Düsseldorf Der Künstlerraum ist Künstlers Traum

Düsseldorf · Von den zwei Dutzend Künstlerräumen im K21 sind jetzt drei neu bezogen worden - mit starkem Bezug zu Politik und Gesellschaft.

 Eine Schlossruine, die versandet: die Installation "Betonschloss" (2014) von Nina Fischer und Maroan el Sani im K21.

Eine Schlossruine, die versandet: die Installation "Betonschloss" (2014) von Nina Fischer und Maroan el Sani im K21.

Foto: Andreas Endermann

Jeder Künstler sehnt sich danach, einen eigenen Raum zu gestalten. Einen Raum, der den Besucher ummantelt, ihn in eine bestimmte Atmosphäre lockt. Einen Raum auch, in dem man nicht gleich zum nächsten Bild weiterzieht und unliebsame Eindrücke wegklickt, sondern sich erst einmal sortiert. Ein Künstlerraum ist Künstlers Traum. Das wird auch für diejenigen gelten, die sich jetzt im K21 mit ihrer Kunst bis zum Ende des Jahres einrichten durften.
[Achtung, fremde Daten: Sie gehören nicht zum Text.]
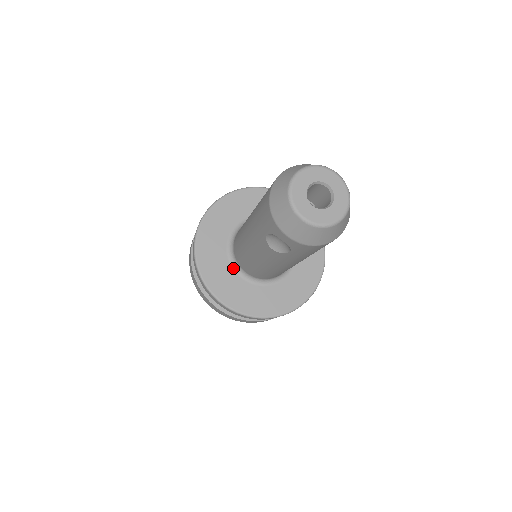
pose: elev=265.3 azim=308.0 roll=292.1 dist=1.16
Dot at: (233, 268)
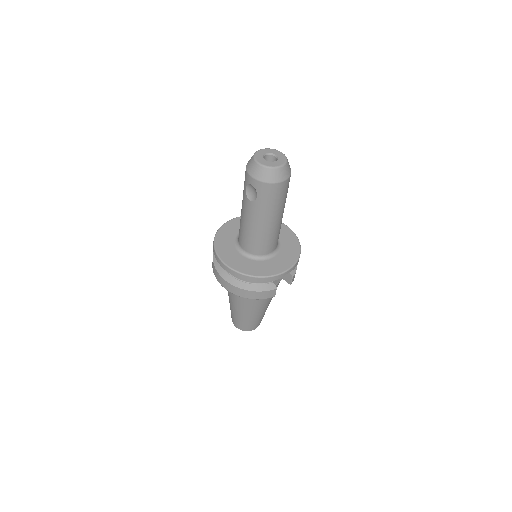
Dot at: (236, 249)
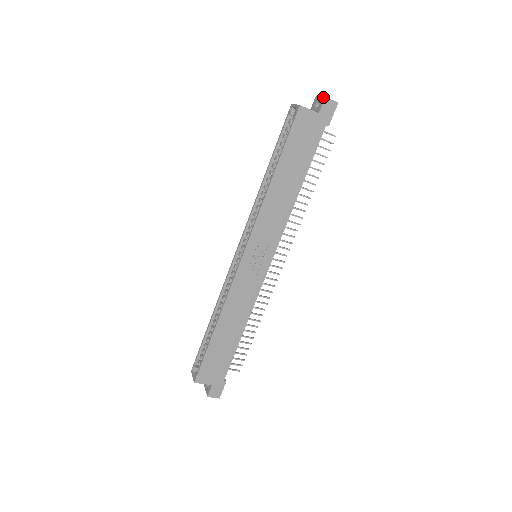
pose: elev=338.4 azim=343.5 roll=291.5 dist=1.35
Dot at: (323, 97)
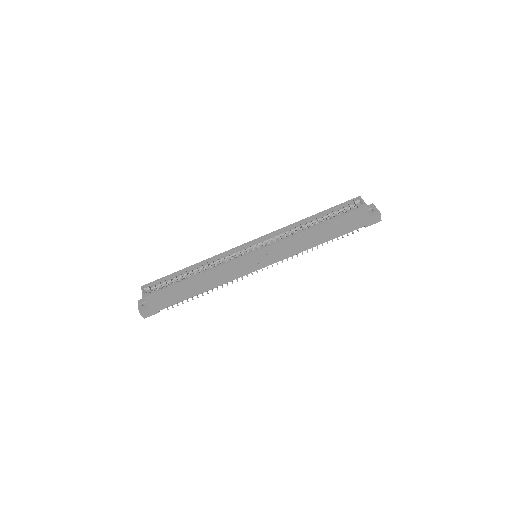
Dot at: (379, 211)
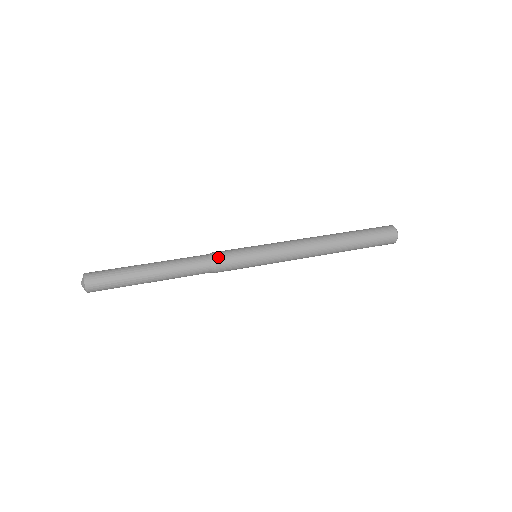
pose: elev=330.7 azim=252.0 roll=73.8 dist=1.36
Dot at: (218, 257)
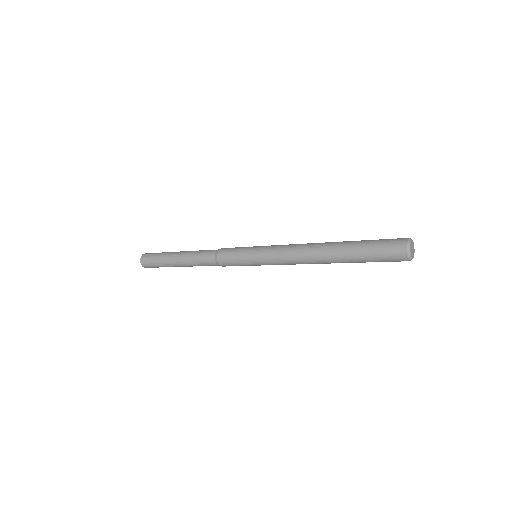
Dot at: (220, 255)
Nicht immer ist Künstlers Traum auch des Betrachters Traum. Künstler setzen gern einiges voraus, und nicht jeder kann ihnen auf Anhieb folgen. Nur einer der drei neuen Räume lässt erahnen, worum es gehen könnte. Die beiden anderen erschließen sich erst über die Texte, die in Form von Postkarten jeweils am Eingang Aufklärung versprechen.

Ibrahim Mahama aus Ghana, Jahrgang 1987, hat seinen Raum mit aneinandergenähten Jutesäcken vollgehängt. Sie bedecken die Fenster und bilden im Inneren Unterteilungen, zwischen denen sich dank akustischer Einspielungen Menschen zu unterhalten scheinen. Man fühlt sich in eine afrikanische Hütte oder Werkstatt versetzt, doch alles andere muss man sich erlesen: Die Jutesäcke dienten ursprünglich dem Transport von Lebensmitteln. Mahama beauftragt Wanderarbeiter, die großen Draperien zu nähen. Thema der Installation ist eine Gesellschaft zur Verteilung von Nahrungsmitteln in Ghana, die ihre Arbeit nach dem Bau großer Speicherhäuser in den 60er Jahren jedoch nicht aufnahm. Mahama experimentiert mit der Form des Silos und ihrem zukunftsweisenden Potenzial - darauf muss man erst mal kommen.

Das ist noch gar nichts gegen die Herausforderung, vor die man sich bei der Installation "Der Dreisatz der Identität" gestellt sieht. Sie besteht aus dem Objekt "Betonschloss" von Nina Fischer und Maroan el Sani sowie einem Film dieses Künstlerpaars mit Bertold Stallmach. Wer ohne lesen, allein aufgrund optischer Eindrücke zu dem Schluss gelangt, dass "Der Dreisatz der Identität" vom strittigen Wiederaufbau des Berliner Stadtschlosses handelt, dem sollte unverzüglich der Titel "Intelligenzbestie des Jahres" verliehen werden.

Die beiden Teile der Installation sind durch eine Sandwüste miteinander verbunden. Sie taucht sowohl im Animationsfilm als auch in einem Modell auf, das eine vage Nachbildung des Stadtschlosses enthält. Der Film lädt ein zu einer Reise mit Isa und Jenga, zwei Aussteigertypen auf der Flucht aus "Elitien" und auf der Suche nach einer besseren Gesellschaft. Das Modell einer versandeten Schlossruine fragt, "wie gesellschaftliche Prozesse und Identitäten in der Architektur beschrieben und gespeichert werden". Na denn.

Der dritte Raum stammt von dem in Düsseldorf lebenden kubanischen Konzeptkünstler Diango Hernández, Jahrgang 1970. Auch er hat es sich in seiner künstlerischen Klause gemütlich gemacht und lässt so leicht niemanden herein. Doch zum Glück gibt es Texte. Daraus erfährt man, dass sein Arrangement aus wellenhafter Malerei, einem Kronleuchter mit Apfelsinen statt Glühbirnen und einer den Raum teilenden Glaswand, über die sich ebenfalls farbige Wellen winden, des Künstlers Sehnsucht nach der verlorenen Heimat spiegeln soll. Die Erinnerung an Strand und Früchte verbindet sich mit verklärenden Gedanken an die mäandernden Reden Fidel Castros. Die Wellen sollen zugleich eine Rede Castros aus dem Jahr 1961 wiedergeben.

So kann man sich in den Künstlerräumen zwar nicht unbedingt sattsehen, aber doch sattlesen. Wohl bekomm's!